We seek guidance from COPE on how to publish a retraction in our journal concerning these four manuscripts, or is another course of action more appropriate?
The Forum noted that publication of a translation of a paper is permissible if the process is transparent and the original paper is cited in the translation. In this case, the authors failed to inform the editor of the previous versions of papers 1 and 2, and checked the box on the submission form saying the papers had not been published previously. One option suggested by the Forum was to publish a notice of duplicate publication, as then readers would not be deprived of reading the translated version of the paper. The Forum suggested contacting all of the authors, not just the corresponding author, and asking them for an explanation. If the editor is satisfied with the evidence of duplicate publication, he should retract both papers. There should be one retraction notice per paper so that the notice can be linked to the original paper. The retraction notice should clearly identify the original paper.
Regarding the third paper, the editor should obtain full details from the other editor about where the paper was published previously. When the editor has definite evidence and the names of the other journals, he can then decide on whether or not to retract the third paper.

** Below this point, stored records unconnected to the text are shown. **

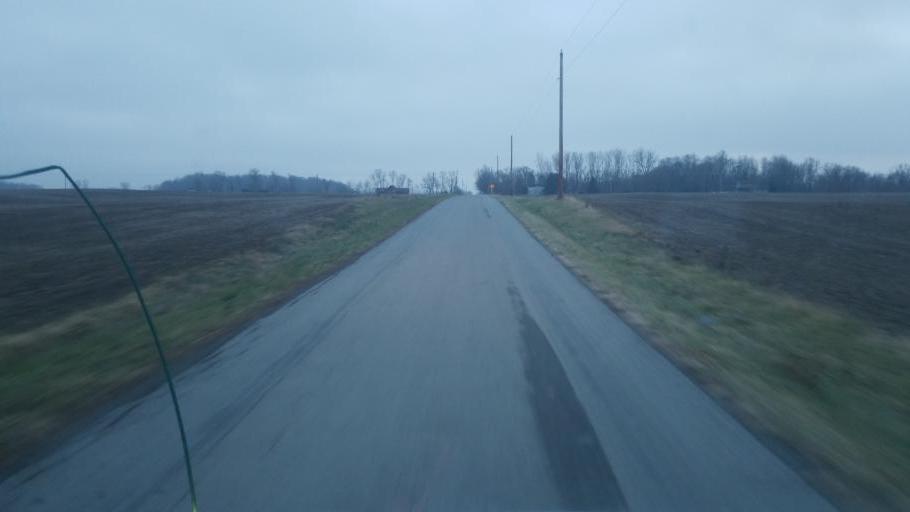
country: US
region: Ohio
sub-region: Seneca County
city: Tiffin
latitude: 40.9675
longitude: -83.1318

For the fourth paper, as there is no evidence of duplicate publication, the editor should not retract this paper. COPE advises against punishing authors or imposing bans because of the risk of litigation. However, the editor can contact the authors and ask them questions about the paper, but he needs to have evidence before taking any further action.
After the editor contacted all of the authors, and received all of the information with regard to the third paper, the journal decided to retract the three papers.